Aanvullend partnerverlof opnemen is voor mensen met een inkomen rond het minimumloon duurder dan voor iemand met een modaal inkomen. Dat blijkt uit berekeningen van ‘NRC’.
Door belastingeffecten valt hun inkomen tijdens het verlof veel harder terug.
Nadeliger voor minimumloon
Sinds vorig jaar juli hebben partners na de geboorte van hun kind niet alleen recht op een week volledig betaald verlof, maar ook op vijf weken aanvullend partnerverlof, tegen 70 procent van hun salaris. Voor de meeste mensen leidt dit partnerverlof tot een netto-inkomensverlies van 20 procent. Maar de laagste inkomens gaan er door negatieve belastingeffecten rond de 30 procent op achteruit.
Het nadeel is het grootst rond het minimumloon (bruto 1701 euro per maand). Daarna loopt het nadeel geleidelijk af tot een inkomen van ongeveer 10 procent boven het minimumloon.

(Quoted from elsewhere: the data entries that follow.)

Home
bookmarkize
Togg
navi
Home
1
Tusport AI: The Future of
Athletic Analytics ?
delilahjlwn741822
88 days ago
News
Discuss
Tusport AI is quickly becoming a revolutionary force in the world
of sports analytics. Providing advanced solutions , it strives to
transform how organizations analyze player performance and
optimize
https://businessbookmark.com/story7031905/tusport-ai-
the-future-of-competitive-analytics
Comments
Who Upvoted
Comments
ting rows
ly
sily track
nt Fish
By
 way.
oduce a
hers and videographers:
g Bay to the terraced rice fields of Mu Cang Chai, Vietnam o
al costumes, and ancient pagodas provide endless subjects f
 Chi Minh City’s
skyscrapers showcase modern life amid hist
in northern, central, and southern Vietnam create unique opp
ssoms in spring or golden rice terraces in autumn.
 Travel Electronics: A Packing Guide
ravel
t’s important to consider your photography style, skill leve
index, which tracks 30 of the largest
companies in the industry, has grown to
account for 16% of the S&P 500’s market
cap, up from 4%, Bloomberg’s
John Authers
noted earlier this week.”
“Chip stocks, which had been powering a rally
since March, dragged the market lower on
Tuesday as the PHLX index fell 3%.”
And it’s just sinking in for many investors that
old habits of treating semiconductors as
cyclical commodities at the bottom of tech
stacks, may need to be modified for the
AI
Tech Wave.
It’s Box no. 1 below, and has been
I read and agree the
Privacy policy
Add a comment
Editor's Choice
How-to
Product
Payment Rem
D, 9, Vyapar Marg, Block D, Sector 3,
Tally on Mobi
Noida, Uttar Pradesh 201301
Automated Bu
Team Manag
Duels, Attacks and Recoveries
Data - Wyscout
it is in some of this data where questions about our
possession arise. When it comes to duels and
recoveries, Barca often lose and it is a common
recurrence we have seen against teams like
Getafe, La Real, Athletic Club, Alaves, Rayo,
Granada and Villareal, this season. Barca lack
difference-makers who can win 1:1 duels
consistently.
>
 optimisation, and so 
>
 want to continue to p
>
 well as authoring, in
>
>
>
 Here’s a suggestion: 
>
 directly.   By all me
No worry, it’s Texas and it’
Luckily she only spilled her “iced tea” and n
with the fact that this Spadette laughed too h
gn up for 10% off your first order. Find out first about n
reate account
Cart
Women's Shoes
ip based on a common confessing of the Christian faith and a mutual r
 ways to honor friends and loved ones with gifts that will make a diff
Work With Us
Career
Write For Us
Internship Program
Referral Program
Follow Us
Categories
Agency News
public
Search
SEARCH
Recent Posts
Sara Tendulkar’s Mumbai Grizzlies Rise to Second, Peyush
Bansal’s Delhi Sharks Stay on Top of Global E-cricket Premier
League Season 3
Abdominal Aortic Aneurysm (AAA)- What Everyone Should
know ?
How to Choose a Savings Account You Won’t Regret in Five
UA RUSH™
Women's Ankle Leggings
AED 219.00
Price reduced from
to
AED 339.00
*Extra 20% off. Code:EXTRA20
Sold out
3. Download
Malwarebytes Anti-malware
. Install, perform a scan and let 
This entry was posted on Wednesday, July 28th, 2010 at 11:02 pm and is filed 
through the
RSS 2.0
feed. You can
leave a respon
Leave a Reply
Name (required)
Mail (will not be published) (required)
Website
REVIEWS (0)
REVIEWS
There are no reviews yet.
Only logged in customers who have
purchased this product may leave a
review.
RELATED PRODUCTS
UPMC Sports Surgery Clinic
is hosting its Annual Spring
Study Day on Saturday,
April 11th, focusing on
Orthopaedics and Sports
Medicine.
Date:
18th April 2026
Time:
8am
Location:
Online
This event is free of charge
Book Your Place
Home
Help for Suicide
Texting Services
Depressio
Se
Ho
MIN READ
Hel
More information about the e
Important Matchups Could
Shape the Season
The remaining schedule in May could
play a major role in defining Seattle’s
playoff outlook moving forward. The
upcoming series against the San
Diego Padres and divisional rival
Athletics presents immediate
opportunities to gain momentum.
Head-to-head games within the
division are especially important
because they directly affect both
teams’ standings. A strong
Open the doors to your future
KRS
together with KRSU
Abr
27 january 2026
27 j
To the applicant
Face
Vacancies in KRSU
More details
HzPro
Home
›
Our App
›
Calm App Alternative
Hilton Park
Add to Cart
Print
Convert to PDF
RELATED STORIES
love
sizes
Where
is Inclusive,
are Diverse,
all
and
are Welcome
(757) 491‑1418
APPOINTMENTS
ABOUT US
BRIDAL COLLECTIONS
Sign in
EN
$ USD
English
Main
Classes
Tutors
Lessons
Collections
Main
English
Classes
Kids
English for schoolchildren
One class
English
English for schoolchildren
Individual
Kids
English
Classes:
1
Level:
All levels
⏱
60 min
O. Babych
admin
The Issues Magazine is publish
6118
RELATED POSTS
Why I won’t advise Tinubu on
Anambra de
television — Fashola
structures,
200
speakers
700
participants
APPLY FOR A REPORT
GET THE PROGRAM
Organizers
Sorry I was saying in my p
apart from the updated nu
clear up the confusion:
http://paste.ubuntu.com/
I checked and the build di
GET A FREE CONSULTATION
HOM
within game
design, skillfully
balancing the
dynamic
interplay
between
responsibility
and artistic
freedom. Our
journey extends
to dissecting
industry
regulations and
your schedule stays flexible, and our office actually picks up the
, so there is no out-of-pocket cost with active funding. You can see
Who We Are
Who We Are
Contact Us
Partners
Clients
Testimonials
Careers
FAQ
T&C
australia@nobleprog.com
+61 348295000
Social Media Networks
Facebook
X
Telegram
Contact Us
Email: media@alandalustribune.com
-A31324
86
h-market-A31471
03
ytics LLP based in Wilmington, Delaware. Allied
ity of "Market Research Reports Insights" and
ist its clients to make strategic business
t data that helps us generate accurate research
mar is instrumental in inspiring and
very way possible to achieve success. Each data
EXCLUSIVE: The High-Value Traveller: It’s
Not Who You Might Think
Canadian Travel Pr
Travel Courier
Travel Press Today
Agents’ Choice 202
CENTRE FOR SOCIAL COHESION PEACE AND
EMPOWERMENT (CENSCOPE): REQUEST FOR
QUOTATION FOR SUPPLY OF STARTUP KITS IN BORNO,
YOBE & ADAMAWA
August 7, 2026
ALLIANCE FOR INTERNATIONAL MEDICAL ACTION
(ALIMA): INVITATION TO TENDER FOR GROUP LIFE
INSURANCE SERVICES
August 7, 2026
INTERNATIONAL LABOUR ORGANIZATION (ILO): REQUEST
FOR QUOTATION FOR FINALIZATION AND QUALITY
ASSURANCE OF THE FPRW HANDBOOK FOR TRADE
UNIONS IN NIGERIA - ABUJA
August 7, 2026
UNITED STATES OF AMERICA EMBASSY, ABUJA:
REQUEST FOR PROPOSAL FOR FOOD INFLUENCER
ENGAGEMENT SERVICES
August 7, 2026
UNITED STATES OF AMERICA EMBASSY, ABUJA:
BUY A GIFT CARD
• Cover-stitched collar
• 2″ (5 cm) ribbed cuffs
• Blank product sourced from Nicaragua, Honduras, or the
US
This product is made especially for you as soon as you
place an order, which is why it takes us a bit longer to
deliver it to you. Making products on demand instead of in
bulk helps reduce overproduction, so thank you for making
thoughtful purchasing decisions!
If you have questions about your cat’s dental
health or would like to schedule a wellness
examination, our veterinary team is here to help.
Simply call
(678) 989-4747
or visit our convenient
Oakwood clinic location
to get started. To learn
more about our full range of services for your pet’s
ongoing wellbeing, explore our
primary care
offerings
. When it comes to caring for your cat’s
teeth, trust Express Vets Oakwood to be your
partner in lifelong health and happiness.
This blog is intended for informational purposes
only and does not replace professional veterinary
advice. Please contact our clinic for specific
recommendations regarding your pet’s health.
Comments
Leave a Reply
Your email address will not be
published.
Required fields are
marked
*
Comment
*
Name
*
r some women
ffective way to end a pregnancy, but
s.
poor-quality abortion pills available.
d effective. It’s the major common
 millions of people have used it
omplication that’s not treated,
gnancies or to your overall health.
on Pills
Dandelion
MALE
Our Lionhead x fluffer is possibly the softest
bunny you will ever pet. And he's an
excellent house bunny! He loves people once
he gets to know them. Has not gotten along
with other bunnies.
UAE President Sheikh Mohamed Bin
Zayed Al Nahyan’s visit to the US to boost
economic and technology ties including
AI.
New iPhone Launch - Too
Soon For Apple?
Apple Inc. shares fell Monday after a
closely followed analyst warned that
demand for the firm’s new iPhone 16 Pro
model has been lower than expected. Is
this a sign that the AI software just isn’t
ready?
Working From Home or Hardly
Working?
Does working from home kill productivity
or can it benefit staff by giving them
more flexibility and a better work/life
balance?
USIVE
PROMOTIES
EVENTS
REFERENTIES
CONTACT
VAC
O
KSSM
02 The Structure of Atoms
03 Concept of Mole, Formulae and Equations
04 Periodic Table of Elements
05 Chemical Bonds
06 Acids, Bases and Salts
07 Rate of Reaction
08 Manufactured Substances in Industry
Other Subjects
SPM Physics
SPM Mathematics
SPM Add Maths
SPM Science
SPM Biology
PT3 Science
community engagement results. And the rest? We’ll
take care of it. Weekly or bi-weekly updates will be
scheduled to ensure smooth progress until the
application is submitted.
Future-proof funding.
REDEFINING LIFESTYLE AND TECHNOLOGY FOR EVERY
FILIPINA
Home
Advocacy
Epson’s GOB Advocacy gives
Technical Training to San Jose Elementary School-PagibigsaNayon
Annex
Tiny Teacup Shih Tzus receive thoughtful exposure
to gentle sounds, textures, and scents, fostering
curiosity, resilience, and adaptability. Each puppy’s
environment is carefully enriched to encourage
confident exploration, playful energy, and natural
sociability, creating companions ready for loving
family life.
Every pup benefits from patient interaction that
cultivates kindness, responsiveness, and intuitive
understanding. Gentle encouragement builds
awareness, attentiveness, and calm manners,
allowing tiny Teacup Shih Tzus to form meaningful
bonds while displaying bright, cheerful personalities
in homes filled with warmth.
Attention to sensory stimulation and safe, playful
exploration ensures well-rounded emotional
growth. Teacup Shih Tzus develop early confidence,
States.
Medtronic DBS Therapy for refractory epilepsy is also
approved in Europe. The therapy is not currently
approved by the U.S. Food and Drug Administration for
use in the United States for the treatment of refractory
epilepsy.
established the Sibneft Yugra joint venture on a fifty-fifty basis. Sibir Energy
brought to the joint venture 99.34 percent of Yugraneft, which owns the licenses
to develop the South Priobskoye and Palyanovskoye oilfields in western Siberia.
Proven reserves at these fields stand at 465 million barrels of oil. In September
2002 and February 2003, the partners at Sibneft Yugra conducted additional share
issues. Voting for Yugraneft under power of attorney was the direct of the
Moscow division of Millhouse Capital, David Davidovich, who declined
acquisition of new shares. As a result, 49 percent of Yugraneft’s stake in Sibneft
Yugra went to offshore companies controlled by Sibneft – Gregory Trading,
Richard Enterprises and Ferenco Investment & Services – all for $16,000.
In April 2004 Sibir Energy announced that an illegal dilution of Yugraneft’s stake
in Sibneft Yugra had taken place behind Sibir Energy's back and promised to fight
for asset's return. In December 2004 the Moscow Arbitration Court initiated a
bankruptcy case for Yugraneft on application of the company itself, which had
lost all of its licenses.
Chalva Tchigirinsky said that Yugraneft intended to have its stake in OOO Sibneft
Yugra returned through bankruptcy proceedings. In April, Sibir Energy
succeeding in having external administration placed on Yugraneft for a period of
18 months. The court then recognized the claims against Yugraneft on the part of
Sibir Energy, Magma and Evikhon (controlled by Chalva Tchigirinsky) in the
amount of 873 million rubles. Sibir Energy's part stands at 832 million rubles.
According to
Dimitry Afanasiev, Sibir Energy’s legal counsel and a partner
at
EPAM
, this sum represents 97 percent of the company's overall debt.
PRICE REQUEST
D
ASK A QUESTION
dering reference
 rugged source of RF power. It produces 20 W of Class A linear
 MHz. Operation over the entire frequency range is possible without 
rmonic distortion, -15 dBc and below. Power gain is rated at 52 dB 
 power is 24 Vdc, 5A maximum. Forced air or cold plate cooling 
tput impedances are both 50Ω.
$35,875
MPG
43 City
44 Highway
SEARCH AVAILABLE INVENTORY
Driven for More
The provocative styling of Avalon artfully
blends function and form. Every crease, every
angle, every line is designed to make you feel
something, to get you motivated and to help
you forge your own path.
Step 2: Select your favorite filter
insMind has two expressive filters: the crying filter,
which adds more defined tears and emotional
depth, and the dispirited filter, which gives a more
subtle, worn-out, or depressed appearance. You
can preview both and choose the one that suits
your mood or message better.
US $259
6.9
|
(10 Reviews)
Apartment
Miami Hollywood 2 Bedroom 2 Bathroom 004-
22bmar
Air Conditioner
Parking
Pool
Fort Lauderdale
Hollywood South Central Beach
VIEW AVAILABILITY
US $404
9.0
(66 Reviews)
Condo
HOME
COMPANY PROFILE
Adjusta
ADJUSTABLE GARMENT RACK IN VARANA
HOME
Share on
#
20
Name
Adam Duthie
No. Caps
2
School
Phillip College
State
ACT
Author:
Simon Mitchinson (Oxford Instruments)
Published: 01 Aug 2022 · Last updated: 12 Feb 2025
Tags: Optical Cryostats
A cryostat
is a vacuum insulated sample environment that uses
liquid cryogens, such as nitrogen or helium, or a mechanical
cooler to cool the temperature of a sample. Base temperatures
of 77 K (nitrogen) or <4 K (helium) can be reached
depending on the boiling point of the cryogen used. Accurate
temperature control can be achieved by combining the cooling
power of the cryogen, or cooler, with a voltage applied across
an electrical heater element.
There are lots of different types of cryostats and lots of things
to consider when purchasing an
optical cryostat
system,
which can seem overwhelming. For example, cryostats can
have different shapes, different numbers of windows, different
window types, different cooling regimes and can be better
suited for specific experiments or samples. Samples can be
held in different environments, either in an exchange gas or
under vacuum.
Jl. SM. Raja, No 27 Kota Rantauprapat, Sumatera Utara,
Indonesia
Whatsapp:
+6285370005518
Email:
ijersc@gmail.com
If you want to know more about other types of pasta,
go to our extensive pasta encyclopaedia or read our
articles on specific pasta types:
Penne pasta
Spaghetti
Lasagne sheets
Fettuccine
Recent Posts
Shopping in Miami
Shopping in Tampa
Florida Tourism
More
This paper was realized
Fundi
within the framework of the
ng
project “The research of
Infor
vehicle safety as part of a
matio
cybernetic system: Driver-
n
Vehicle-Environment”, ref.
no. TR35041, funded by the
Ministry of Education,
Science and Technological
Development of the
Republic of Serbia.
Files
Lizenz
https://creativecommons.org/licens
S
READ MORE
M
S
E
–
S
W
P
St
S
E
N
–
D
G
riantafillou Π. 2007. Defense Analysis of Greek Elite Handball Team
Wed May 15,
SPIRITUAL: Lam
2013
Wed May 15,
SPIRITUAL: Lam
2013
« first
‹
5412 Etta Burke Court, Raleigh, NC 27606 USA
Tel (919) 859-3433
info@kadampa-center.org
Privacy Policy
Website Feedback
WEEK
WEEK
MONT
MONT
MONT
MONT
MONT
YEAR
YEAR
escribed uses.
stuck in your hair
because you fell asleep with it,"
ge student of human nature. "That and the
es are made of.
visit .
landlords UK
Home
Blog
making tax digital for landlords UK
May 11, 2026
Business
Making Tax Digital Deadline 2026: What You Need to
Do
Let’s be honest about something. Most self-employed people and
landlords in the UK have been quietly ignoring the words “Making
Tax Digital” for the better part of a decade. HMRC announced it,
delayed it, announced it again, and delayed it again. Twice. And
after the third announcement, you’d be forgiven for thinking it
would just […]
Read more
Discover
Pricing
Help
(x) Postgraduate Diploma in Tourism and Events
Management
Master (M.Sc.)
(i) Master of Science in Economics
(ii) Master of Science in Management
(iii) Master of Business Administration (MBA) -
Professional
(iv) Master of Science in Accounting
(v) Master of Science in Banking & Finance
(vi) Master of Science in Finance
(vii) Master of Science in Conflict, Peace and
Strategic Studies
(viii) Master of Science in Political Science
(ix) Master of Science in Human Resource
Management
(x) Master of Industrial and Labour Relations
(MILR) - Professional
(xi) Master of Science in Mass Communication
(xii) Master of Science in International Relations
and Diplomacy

Het nadeel heeft volgens de krant te maken met arbeidskorting. Dat belastingvoordeel gaat bij minimuminkomens harder omlaag dan bij middeninkomens. NRC maakte de berekeningen met behulp van online rekentool BerekenHet.nl en liet die narekenen door een financieel deskundige.
Aanvullend partnerverlof
Vanaf juli 2020 krijgen partners een aanvullend kraamverlof van vijf weken. Tijdens het verlof krijgen zij geen salaris, maar een uitkering van het UWV. Het verlof moet worden opgenomen binnen zes maanden na de geboorte.